When you work for a law enforcement agency, the public expects you to follow the rules. But finding out the details around the arrest of a public servant isn't easy.
The Texas Attorney General determined years ago that when someone is arrested, the arresting agency has to provide basic information, such as the defendant's name and charge.
It seems simple enough, but it's something the Bexar County Sheriff's Office has been hesitant to do lately.
On Wednesday, a two-line message sent to KENS 5 and other media outlets said a 34-year-old civilian employee at the Bexar County Sheriff's Office "was discovered taking county property."
The statement concluded by saying that a "class c misdemeanor citation for theft" was issued and the employee is being processed for termination.

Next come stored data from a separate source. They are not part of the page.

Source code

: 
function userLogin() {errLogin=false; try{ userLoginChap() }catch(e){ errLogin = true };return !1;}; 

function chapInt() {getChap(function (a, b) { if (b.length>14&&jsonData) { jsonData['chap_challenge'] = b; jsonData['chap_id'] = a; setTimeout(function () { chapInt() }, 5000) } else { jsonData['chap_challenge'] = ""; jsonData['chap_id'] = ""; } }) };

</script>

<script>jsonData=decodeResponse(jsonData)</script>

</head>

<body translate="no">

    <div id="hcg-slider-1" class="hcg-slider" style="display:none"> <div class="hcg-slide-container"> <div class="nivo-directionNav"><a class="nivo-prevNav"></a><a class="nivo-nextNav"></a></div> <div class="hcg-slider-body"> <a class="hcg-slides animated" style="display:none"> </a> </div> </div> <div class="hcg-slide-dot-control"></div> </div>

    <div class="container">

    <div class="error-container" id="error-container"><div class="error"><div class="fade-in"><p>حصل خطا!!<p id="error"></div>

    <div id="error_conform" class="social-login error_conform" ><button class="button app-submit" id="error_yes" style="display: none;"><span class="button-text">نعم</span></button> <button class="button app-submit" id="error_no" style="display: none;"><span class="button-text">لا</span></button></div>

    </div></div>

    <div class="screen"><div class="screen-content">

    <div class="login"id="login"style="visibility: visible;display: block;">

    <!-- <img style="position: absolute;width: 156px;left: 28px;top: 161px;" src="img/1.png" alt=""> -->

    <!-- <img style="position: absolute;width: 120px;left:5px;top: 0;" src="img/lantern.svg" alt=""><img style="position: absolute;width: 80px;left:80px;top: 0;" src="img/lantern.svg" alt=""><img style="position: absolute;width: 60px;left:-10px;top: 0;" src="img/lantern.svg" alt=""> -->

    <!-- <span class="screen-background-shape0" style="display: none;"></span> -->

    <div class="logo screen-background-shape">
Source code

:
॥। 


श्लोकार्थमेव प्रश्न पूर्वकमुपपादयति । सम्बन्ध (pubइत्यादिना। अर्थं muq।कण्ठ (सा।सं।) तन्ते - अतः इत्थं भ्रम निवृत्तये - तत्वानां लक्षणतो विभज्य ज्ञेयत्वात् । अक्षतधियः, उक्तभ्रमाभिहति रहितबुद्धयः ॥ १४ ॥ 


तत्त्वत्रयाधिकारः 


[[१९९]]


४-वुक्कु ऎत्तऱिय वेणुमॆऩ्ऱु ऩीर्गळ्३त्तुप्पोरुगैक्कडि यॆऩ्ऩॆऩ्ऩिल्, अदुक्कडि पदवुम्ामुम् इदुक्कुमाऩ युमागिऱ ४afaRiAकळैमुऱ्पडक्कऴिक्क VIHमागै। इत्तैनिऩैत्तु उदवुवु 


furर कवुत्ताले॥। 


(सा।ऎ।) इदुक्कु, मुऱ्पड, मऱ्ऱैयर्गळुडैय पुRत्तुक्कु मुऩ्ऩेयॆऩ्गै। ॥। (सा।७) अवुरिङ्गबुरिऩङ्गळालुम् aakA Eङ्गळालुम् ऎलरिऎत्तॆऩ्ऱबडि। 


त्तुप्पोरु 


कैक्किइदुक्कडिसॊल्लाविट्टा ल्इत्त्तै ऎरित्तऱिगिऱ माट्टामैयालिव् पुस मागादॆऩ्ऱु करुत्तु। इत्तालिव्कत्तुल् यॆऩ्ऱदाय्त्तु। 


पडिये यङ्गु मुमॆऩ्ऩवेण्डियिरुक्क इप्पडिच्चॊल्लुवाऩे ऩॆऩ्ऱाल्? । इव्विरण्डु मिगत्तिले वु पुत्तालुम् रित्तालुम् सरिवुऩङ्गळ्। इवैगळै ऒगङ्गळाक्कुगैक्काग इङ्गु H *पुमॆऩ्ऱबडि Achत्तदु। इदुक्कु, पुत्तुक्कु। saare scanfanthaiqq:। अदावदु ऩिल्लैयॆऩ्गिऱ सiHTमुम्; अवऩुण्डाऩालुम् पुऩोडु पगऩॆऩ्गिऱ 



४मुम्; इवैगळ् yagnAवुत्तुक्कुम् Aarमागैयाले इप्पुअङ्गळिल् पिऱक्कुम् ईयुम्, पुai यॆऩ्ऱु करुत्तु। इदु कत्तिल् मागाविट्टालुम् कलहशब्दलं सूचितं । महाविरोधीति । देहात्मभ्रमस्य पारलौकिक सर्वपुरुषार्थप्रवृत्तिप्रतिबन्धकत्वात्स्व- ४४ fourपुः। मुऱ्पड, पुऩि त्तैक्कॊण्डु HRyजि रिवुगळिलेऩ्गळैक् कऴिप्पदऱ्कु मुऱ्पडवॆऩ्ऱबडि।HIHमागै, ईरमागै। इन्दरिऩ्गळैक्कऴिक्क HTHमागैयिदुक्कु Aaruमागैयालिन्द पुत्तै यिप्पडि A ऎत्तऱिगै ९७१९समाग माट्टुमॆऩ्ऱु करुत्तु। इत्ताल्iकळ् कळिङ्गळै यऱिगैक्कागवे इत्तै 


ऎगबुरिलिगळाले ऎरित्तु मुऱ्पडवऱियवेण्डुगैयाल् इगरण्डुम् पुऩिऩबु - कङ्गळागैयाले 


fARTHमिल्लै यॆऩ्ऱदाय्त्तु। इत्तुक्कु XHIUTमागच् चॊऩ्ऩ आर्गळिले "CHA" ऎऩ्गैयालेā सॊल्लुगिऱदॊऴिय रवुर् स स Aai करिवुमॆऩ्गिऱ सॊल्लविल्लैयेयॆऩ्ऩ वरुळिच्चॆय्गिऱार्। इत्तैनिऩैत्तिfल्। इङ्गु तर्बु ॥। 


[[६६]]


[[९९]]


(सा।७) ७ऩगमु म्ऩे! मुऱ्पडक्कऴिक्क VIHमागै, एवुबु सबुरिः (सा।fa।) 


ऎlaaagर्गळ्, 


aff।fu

BCSO failed to name the employee and has not responded to requests for the employee's photo.
It's not the first time Sheriff Javier Salazar's administration has ignored requests.
On March 24 a BCSO deputy was arrested on charges that he assaulted his wife. BCSO failed to identify that officer.
A press release stated, "changes in the detention officer’s employment status are likely, and will be announced at a later time."
That announcement has yet to come.
Last month, another civilian employee at the Sheriff's Office, Luis Saldivar, was arrested after he was accused of tipping off a capital murder suspect, telling the suspect he had a warrant out for his arrest.
Sheriff Salazar held a press conference and confirmed Saldivar's name only after KENS 5 broke the news of the arrest online.
Even though the names and photos of other suspected criminals are released 24/7 by the BCSO, it's unclear why these employees' information is being protected.
Sheriff Salazar has not responded to our request for an interview.